## Requirement
Repeat every line of the data below without any change, leaving out the pictures.

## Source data
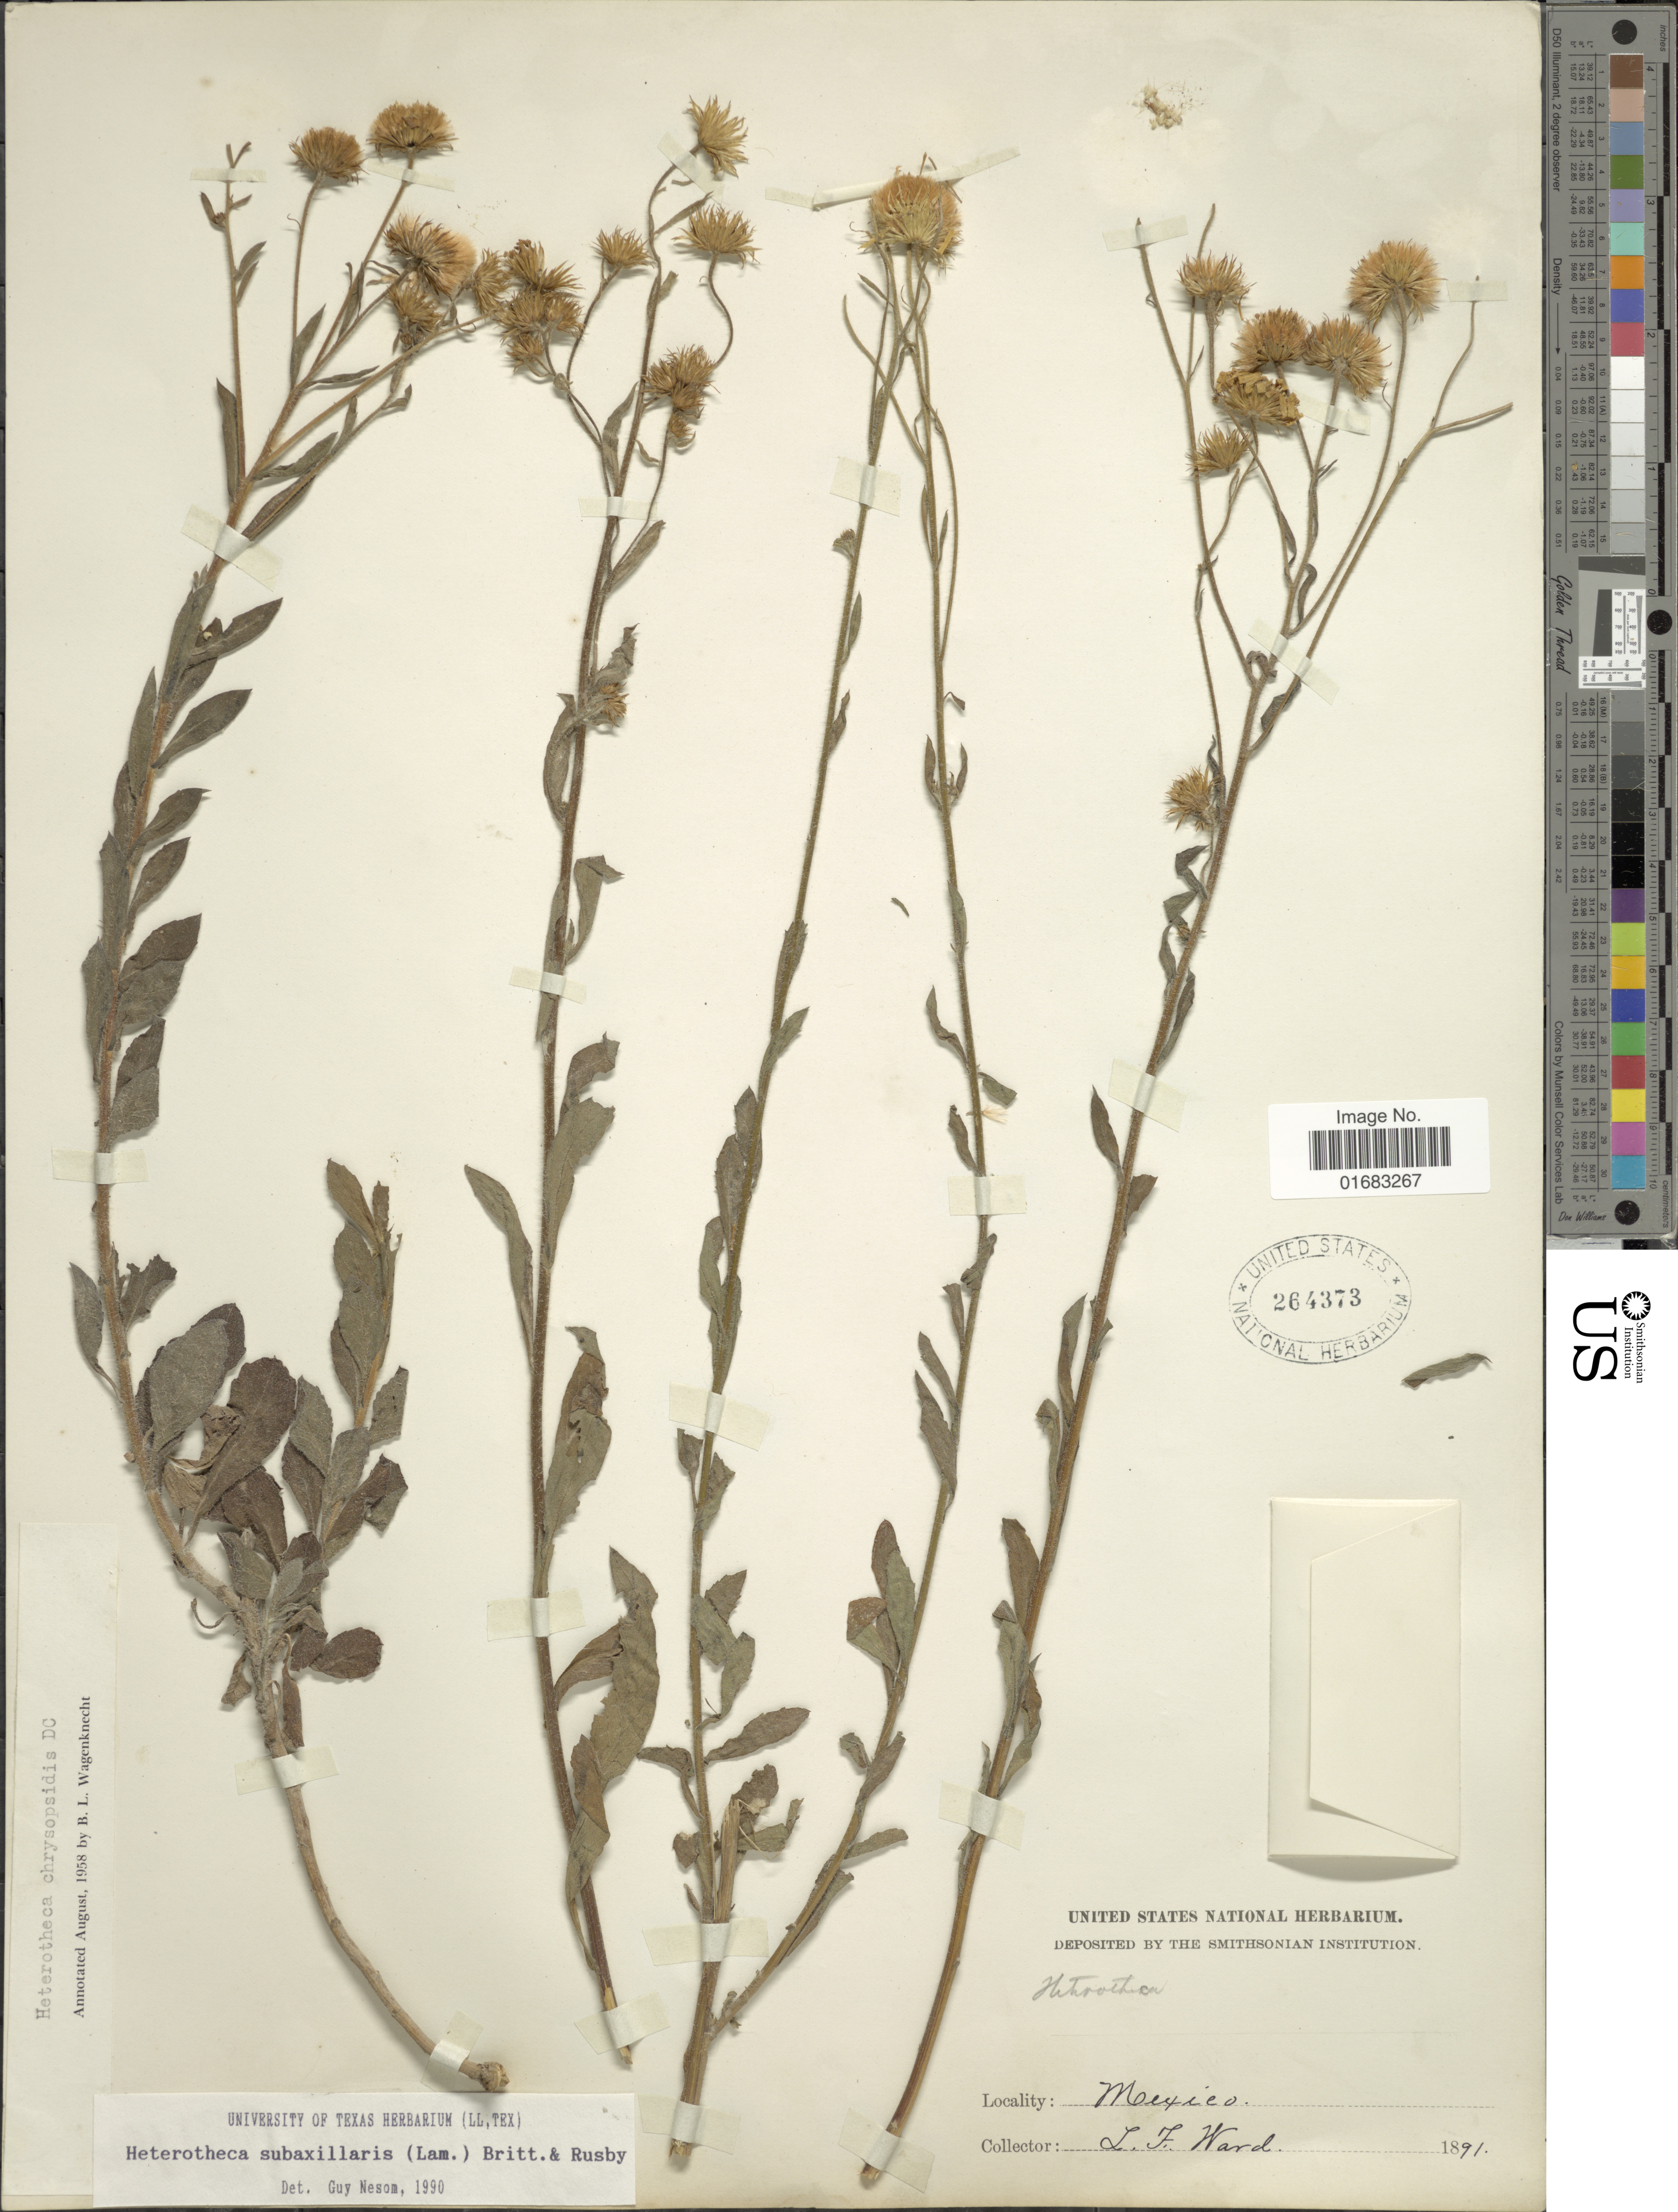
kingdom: Plantae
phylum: Tracheophyta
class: Magnoliopsida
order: Asterales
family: Asteraceae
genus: Heterotheca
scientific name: Heterotheca subaxillaris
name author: (Lam.) Britton & Rusby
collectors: L. Ward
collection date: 1891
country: Mexico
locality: Mexico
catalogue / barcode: US 264373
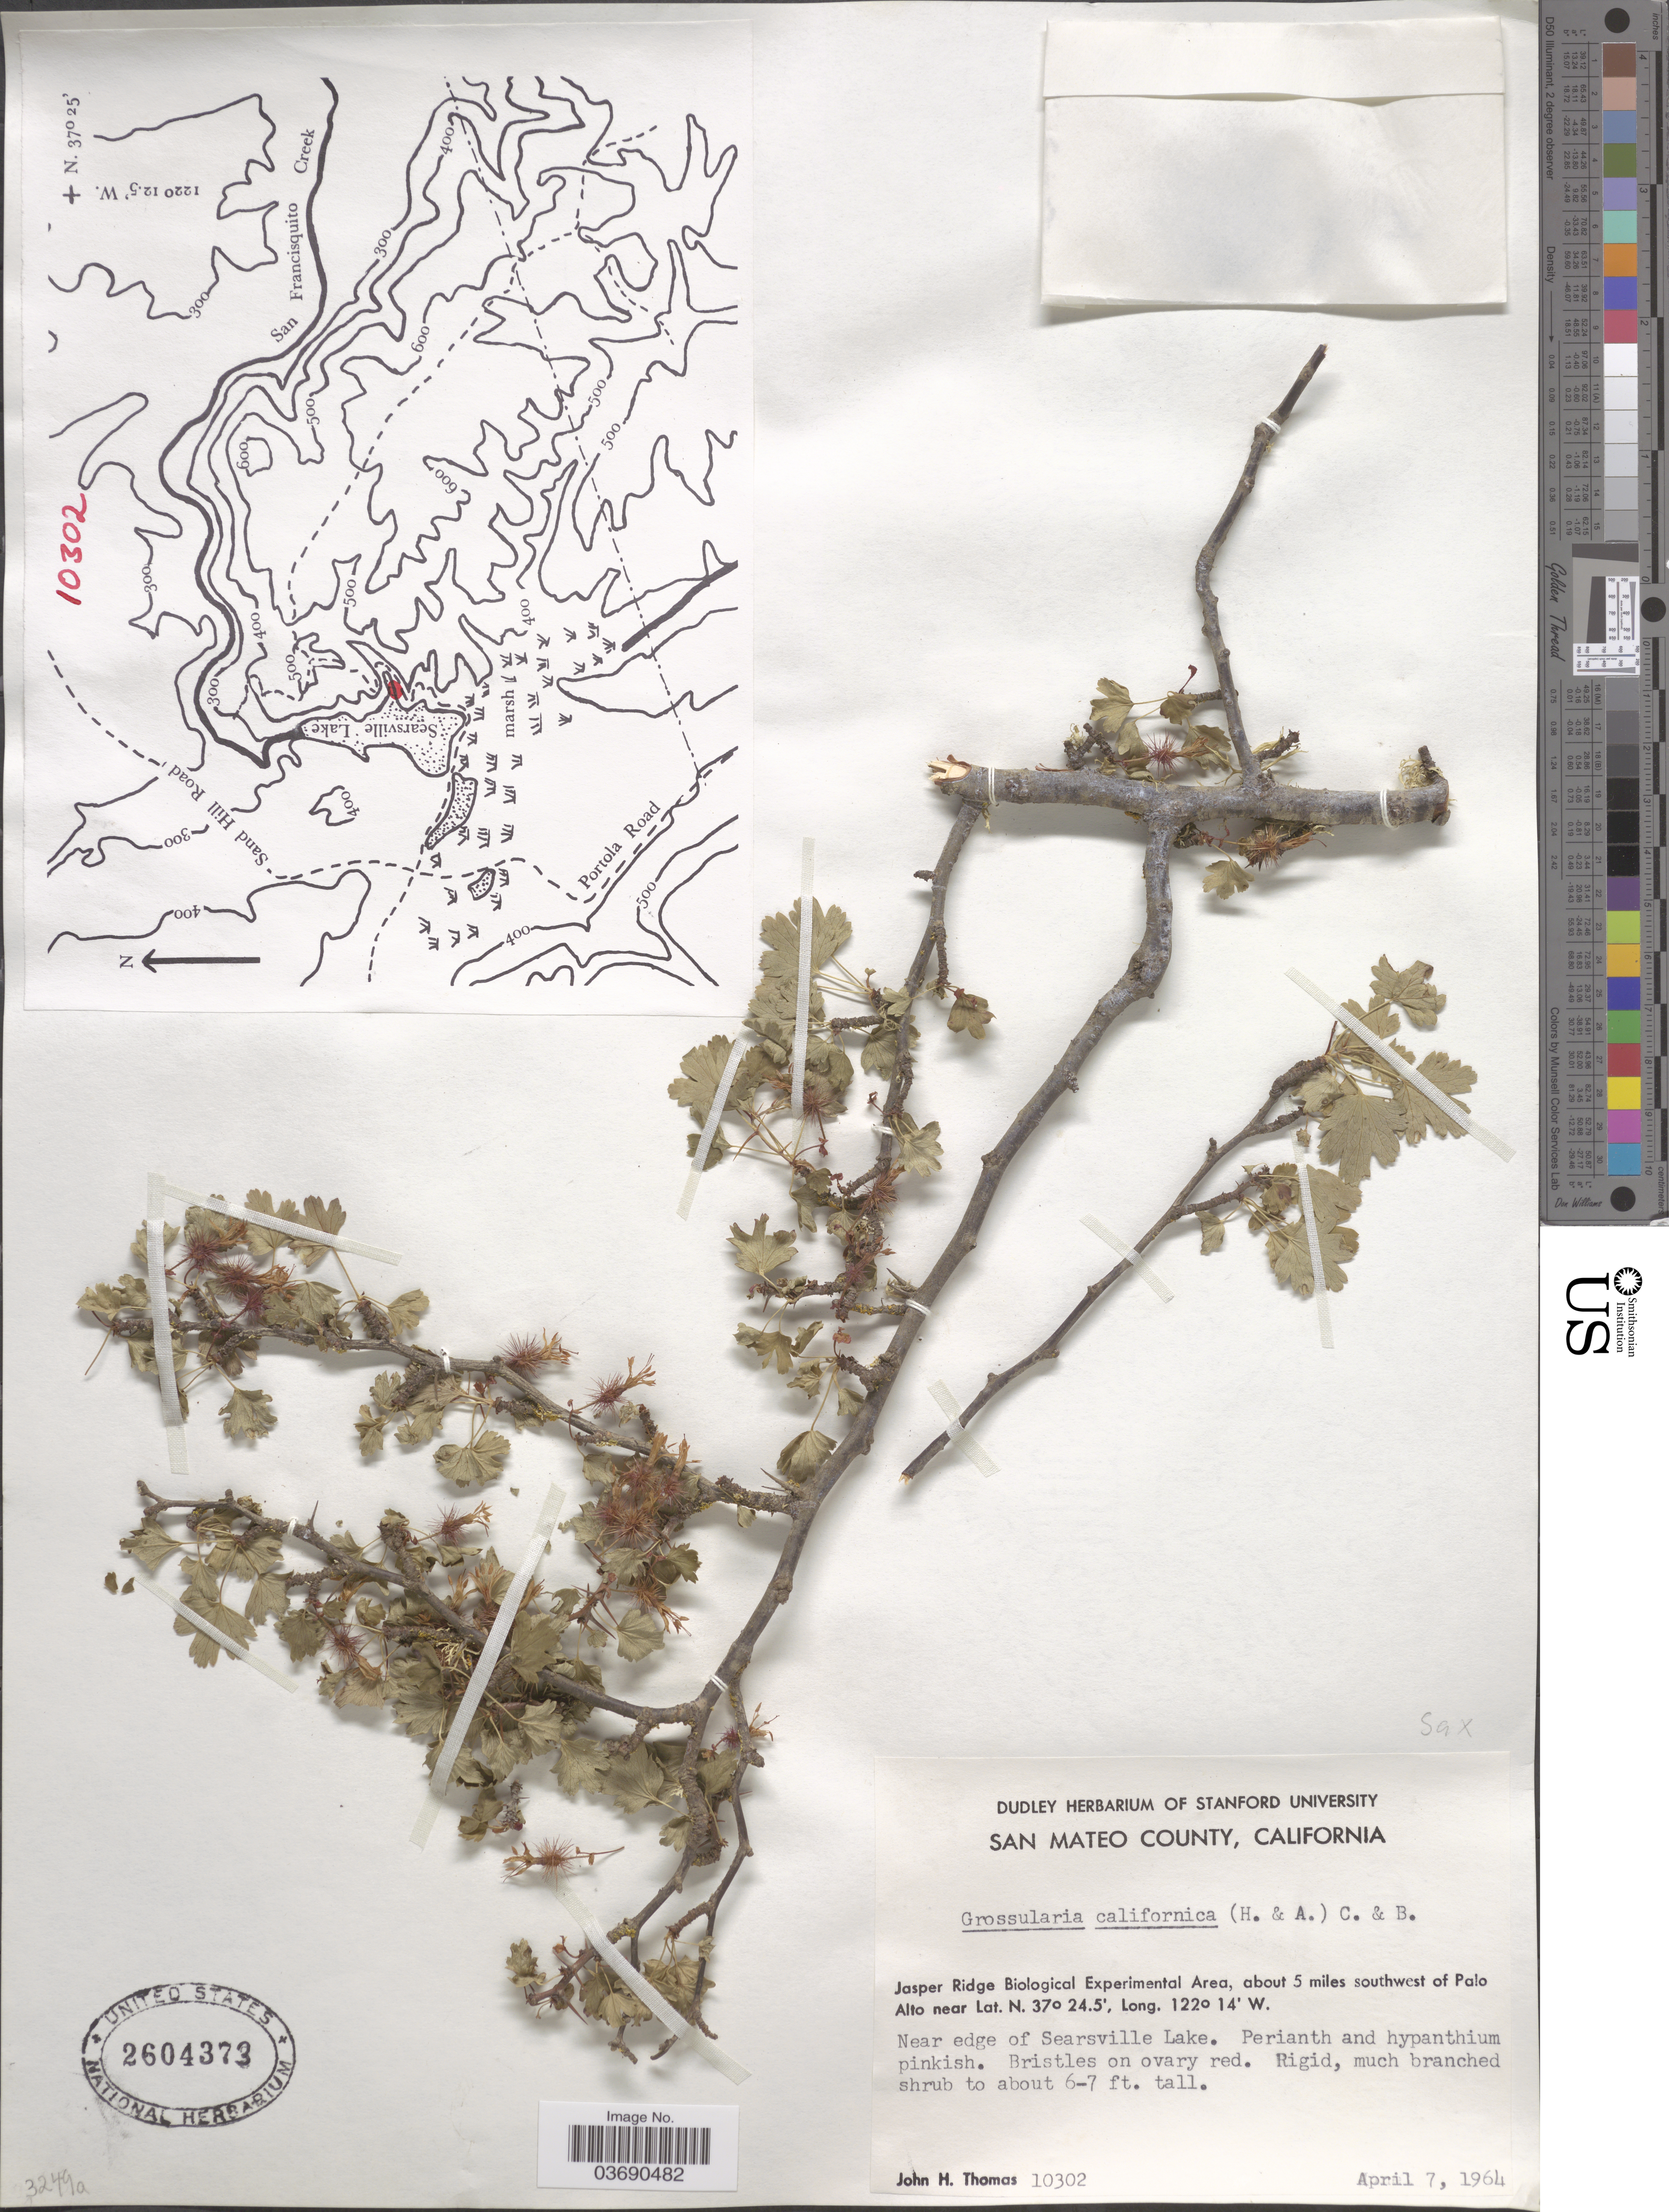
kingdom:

## Output for this task
kingdom: Plantae
phylum: Tracheophyta
class: Magnoliopsida
order: Asterales
family: Asteraceae
genus: Heterotheca
scientific name: Heterotheca subaxillaris
name author: (Lam.) Britton & Rusby
collectors: L. Ward
collection date: 1891
country: Mexico
locality: Mexico
catalogue / barcode: US 264373
kingdom:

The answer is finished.